• [EXTRACT TO READ]
= = =
CSotD: The Song That Doesn’t End

Lisa Benson (Counterpoint) not only points out the bizarre self-inflicted punishment the GOP is laying upon itself, but her stack of round cards demonstrates the challenge of keeping up with a story that seemingly has no ending.

As of this morning, we’re up to 11 rounds of pointless posturing, and even if they resolve things today, the GOP has left a lot of dignity and credibility on the canvas, and it’s entirely their own fault.

To add insult to injury, the Washington Post is reporting a compromise, or, at least, what passes for a compromise under current circumstances:

This sounds a lot like the compromise in Titanic: He gets to cling to the door a while longer before admitting it won’t hold him. The idea that “it will show considerable momentum for him” would be a funny line from a comedian but isn’t much of an insight from a journalist.

Clay Jones questions how many of these compromises you can make and retain any sort of actual control in the position, or why you would want to? Putting the Poo-Flinging Caucus in power simply guarantees more poo, and he suggests that these holdouts have no goal beyond that.

In that essay, Jones also calls out the use of other people’s metaphors, saying he hesitates to use something the news anchors are already saying. I’ll add to that with a caution to cartoonists:

We’ve all got Twitter. When some wiseguy tweets a joke about Groundhog Day or Monty Python’s Black Knight, you are not the only person seeing it. Don’t bother drawing it.
= = =
• [DATA LINES]
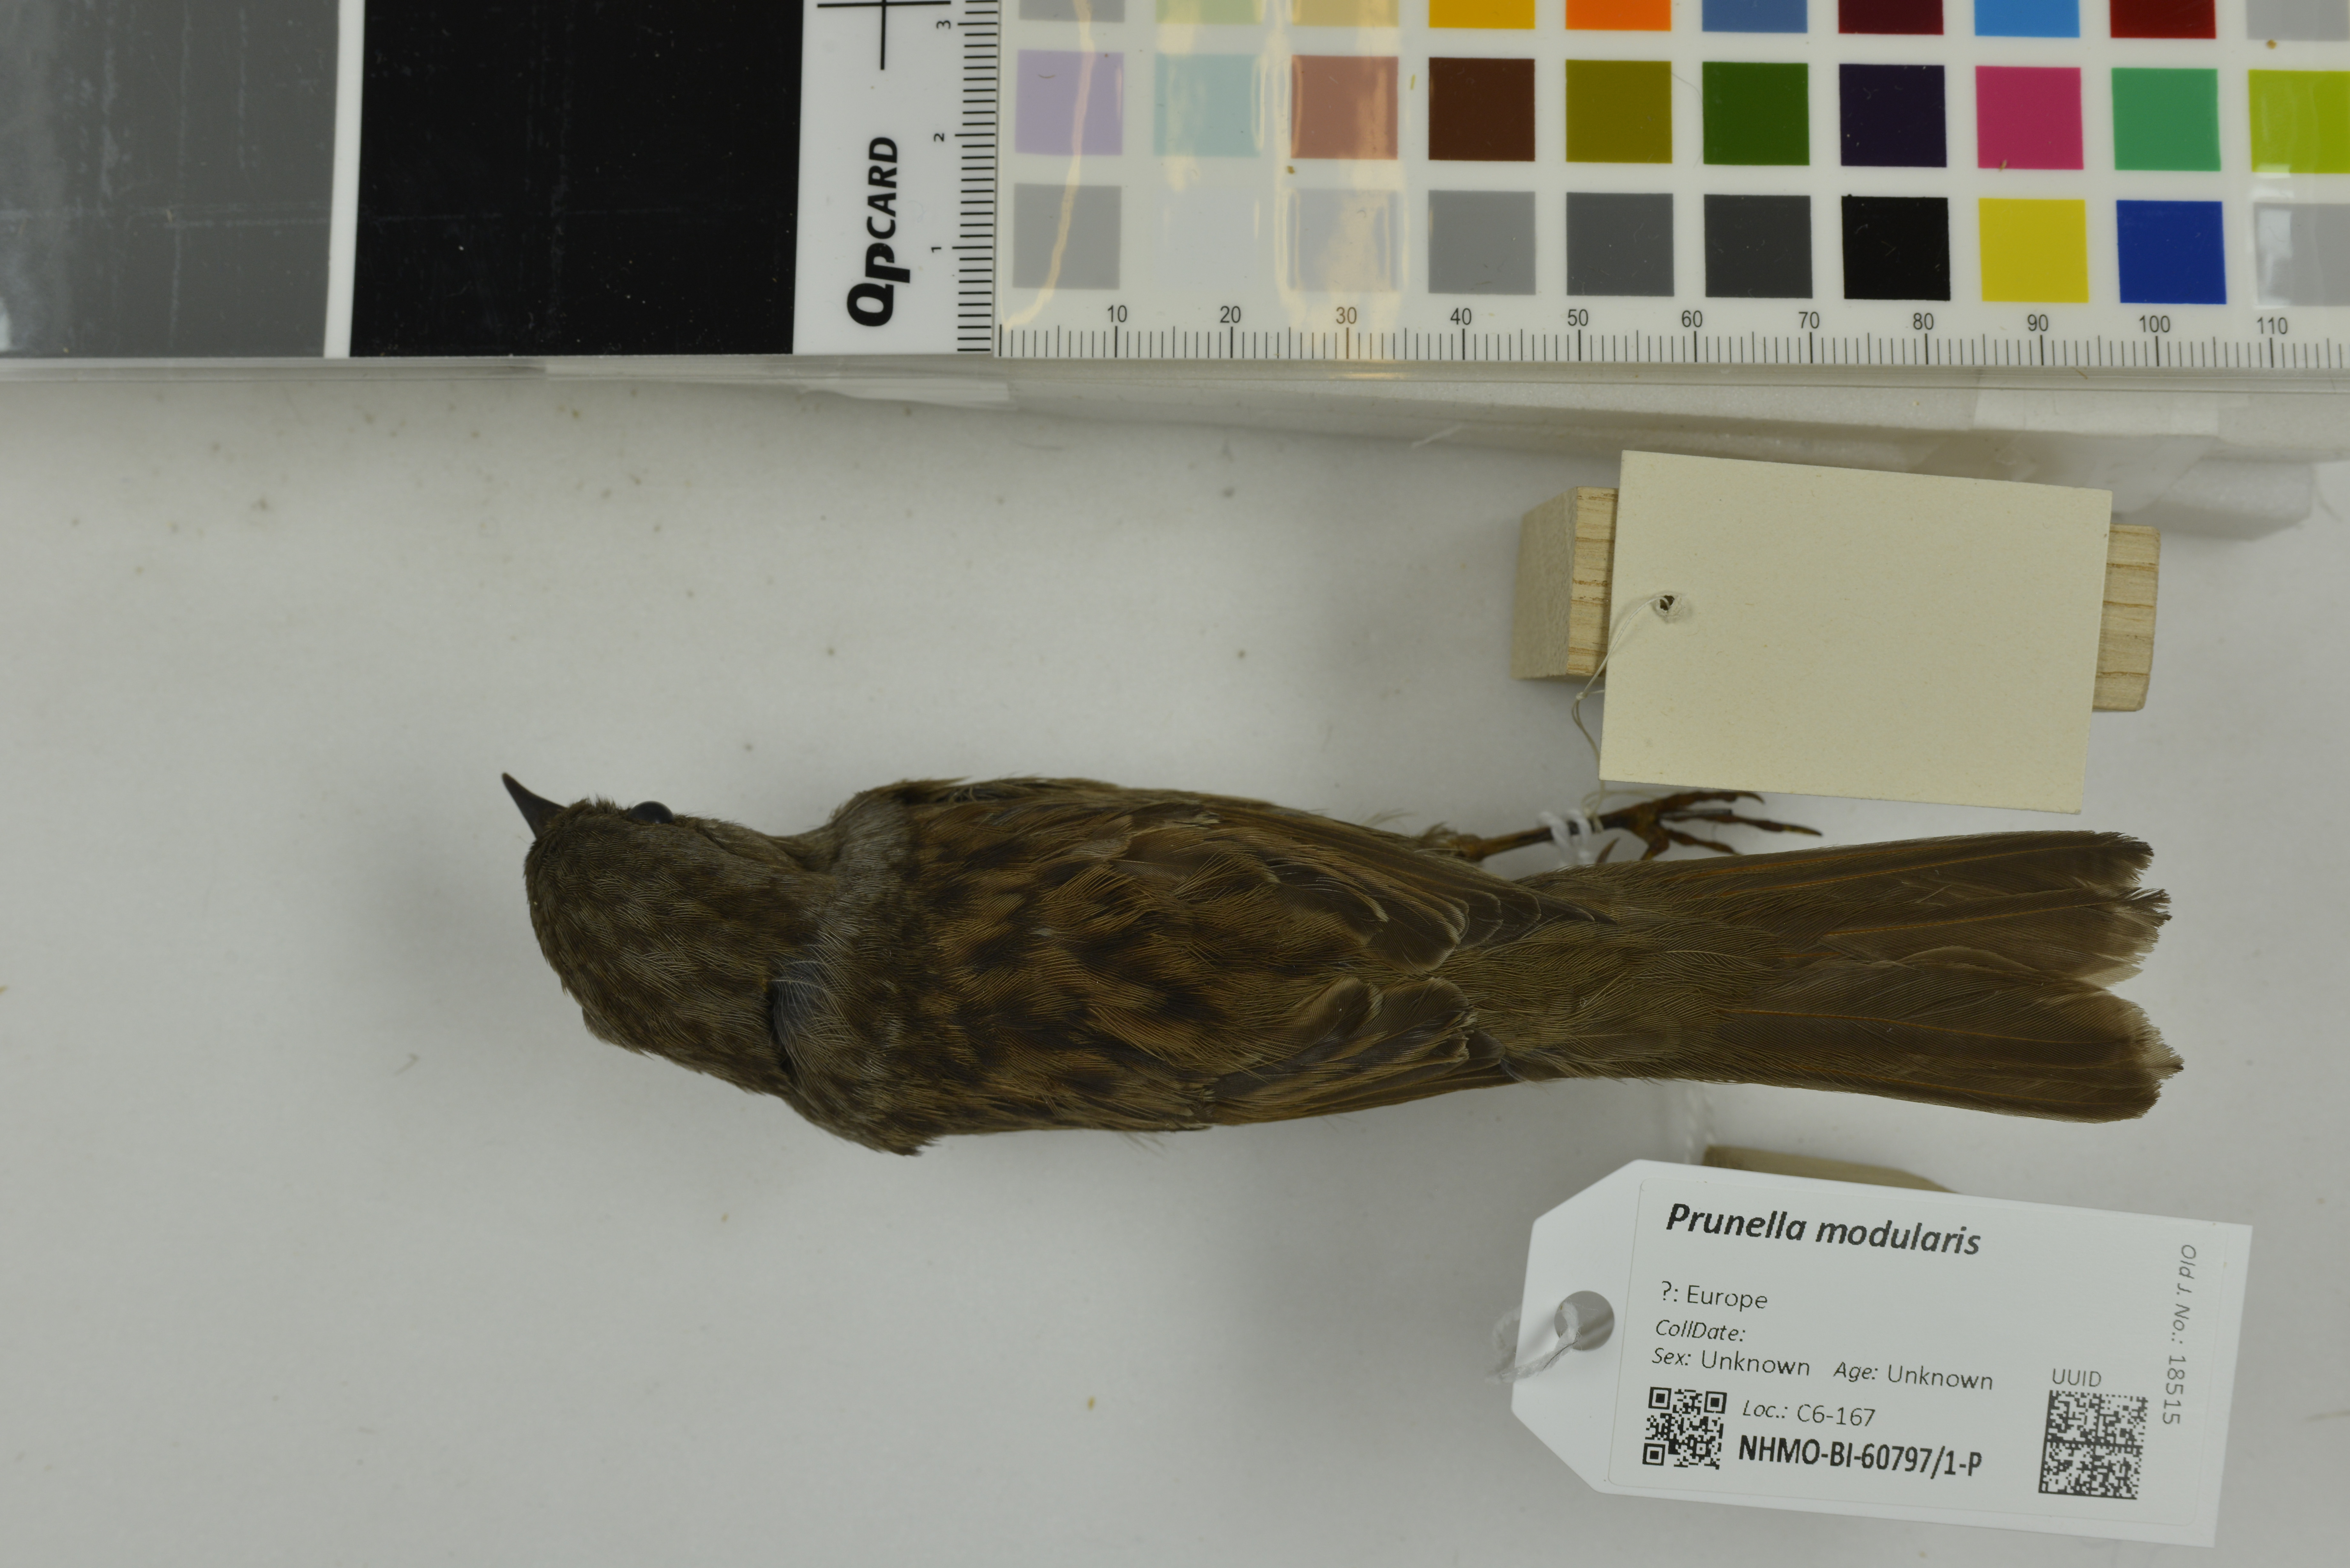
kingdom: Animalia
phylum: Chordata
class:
= = =
• [GIVEN PROBLEM 1]
Which films or film characters does the cartoon commentary above the data mention?
• [GIVEN PROBLEM 2]
Can you pick up the cartoon commentary above the data where it stops and continue it?

• [TASK RESULT 1]
Titanic; Groundhog Day; Monty Python's Black Knight

• [TASK RESULT 2]
It’s funny when Mr. Bean does it. Not so funny in real life.

Juxtaposition of the Day

(Chris Britt — Creators)

(Mike Luckovich)

The point that matters is this: What on earth did the Republicans think was going to happen, when they chose to make common cause with anarchists, white supremacists and delusional screwballs?

Britt points out the foolishness of the question, while Luckovich notes how easily the pending disaster could have been foreseen.

Someone, for instance, might have called out the paranoid idiocy of the QAnon conspiracy, if not when it started, certainly when some ammosexual shot up a pizzeria in search of pederastic cannibals, or cannibalistic pedophiles or whatever.

But, certainly, there is no excuse for the disloyalty of politicians who feared for their lives during the attempted coup, but then turned around and denied what we had all seen happening on television. Their refusal to stand up against the renegades gave credibility to the effort, and to those who inspired it.

At which point, if you’re going to borrow a meme for the conversation, here’s an oldie-but-goodie that has gained in relevance and credibility over the past year:

It seemed a lot funnier back in 2015, before the Leopards Eating People’s Faces Party came to power and commenced their policy of eating people’s faces, to the shock and bewilderment of the people who had elected them.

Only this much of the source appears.